Further scrutiny of China's 3.2 percent GDP growth in the second quarter of 2020 still shows uneven, slow healing from the COVID-19 crisis that leaves the Chinese economy vulnerable to setbacks and shocks, even as the headline number suggests a slight recovery from the country's deep dip earlier this year. Risks in the second half of the year include a renewed virus outbreak, residual Chinese consumer caution and weak business investment in manufacturing plants and equipment, shaky global demand for Chinese exports, heightening tensions with the United States, and severe flooding currently in much of the country.

China's economic recovery in the second quarter was largely a supply-side phenomenon driven by industrial and state growth, with private demand continuing to lag. On its face, the 3.2 percent GDP increase (year-over-year) is a significant improvement from the 6.8 percent decline in GDP growth China reported in the first quarter, leaving output in the first half of year only 1.6 percent less than the same period in 2019. In particular:

  • Industrial output was up by 4.8 percent from a year earlier, with most of the growth in raw materials production, technology components, automobile production and energy. 
  • Much of the increased domestic supply, however, went into inventories, which are accounted for in GDP data as investment. Retail sales continued to lag and were down by 1.8 percent — a progressively smaller decline from March-May, but still indicating depressed household consumption and residual consumer caution. Car sales also were down from a year earlier despite increased production.
  • Fixed asset investment overall fell by 3.1 percent in June, with private investment down 7.3 percent after falling for a fifth consecutive month. Investment by state-owned companies rose by 2.1 percent in June, much of it in infrastructure after successive falls in previous months. That indicates further a policy-directed growth increase that has yet to take hold privately. 
  • Both exports and imports were up in June but the contribution to GDP from net exports shrank, with a small trade surplus of $46 billion and foreign trade down by 3.2 percent for the first half of 2020. Low prices for imported commodities, however, helped keep trade positive.

Looking ahead, unemployment in China continues to be a drag on consumption. The surveyed urban unemployment rate ticked down to 5.7 percent, but it undercounts the number of jobless by excluding migrant labor. Other data showed labor migration was down by 2.7 percent year-over-year. 1.73 million fewer jobs were also created in the first half of the year, with setbacks, particularly for younger workers.

The Chinese government's fiscal and monetary policies will likely remain accommodative, albeit with some new caution by the country's central bank. A recent stock market bubble, in which both the Shanghai and Shenzen stock markets rose by 14 percent in just two weeks in July, suggests credit market support might be contributing to asset price inflation, rather than supporting the real economy. Property investment, for example, was also up strongly in June by nearly 2 percent. 

Further scrutiny of China's second-quarter GDP growth still shows an uneven, slow recovery from COVID-19 that leaves its economy vulnerable to setbacks and shocks.

At the same time, fiscal stimulus will be important, and while a debt crisis is unlikely, the Chinese economy's dependence on credit is still a risk.

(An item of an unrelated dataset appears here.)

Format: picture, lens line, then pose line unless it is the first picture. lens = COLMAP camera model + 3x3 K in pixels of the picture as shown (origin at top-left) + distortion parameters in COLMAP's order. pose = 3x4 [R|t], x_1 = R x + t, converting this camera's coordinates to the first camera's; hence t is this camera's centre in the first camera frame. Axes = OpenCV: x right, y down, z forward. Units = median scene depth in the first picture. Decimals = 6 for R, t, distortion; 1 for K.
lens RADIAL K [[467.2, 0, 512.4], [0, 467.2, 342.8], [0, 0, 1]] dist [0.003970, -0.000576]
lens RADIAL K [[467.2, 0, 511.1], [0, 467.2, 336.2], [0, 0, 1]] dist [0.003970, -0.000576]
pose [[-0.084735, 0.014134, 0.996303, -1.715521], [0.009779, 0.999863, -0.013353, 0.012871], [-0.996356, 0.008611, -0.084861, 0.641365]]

The Chinese central government's deficit this year is projected at only 3.6 percent of GDP, an increase from previous years to be sure. But borrowing and off-budget operations push Beijing's real deficit closer to 11 percent of GDP, and perhaps as high as 15 percent. The Chinese government dropped its formal GDP growth target for this year, which will help constrain increasing debt as provinces no longer have to meet artificial output goals with unproductive investment financed by borrowing. Though even so, China's debt-to-GDP ratio was nearly 317 percent in the first quarter of 2020, an increase from only 300 percent at the end of 2019. 

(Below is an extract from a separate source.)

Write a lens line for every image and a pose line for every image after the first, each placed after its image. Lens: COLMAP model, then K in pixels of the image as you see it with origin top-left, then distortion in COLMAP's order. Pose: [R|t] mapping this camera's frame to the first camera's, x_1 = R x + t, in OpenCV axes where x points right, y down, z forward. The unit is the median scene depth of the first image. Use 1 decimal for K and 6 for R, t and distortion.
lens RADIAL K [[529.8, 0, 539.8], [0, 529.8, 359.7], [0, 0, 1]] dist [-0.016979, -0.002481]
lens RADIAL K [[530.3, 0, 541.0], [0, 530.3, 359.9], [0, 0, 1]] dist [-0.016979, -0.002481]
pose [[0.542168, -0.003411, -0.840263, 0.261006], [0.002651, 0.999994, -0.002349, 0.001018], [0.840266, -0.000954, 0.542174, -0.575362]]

China was the first in and was expected to be first out of the COVID-19 crisis, as its authoritarian system was able to impose massive lockdowns and monitoring systems to track and contain the virus, which has proven to be a challenge in other countries. Difficulties in returning the Chinese economy to normalcy is thus not encouraging for economic revivals elsewhere. China's current growth model is nearly universally known to require rebalancing away from the infrastructure-driven, export-led growth of the last 30 years and toward a more consumption-based economy, but that may be on hold and imply further structural slowdowns for China's economy going forward.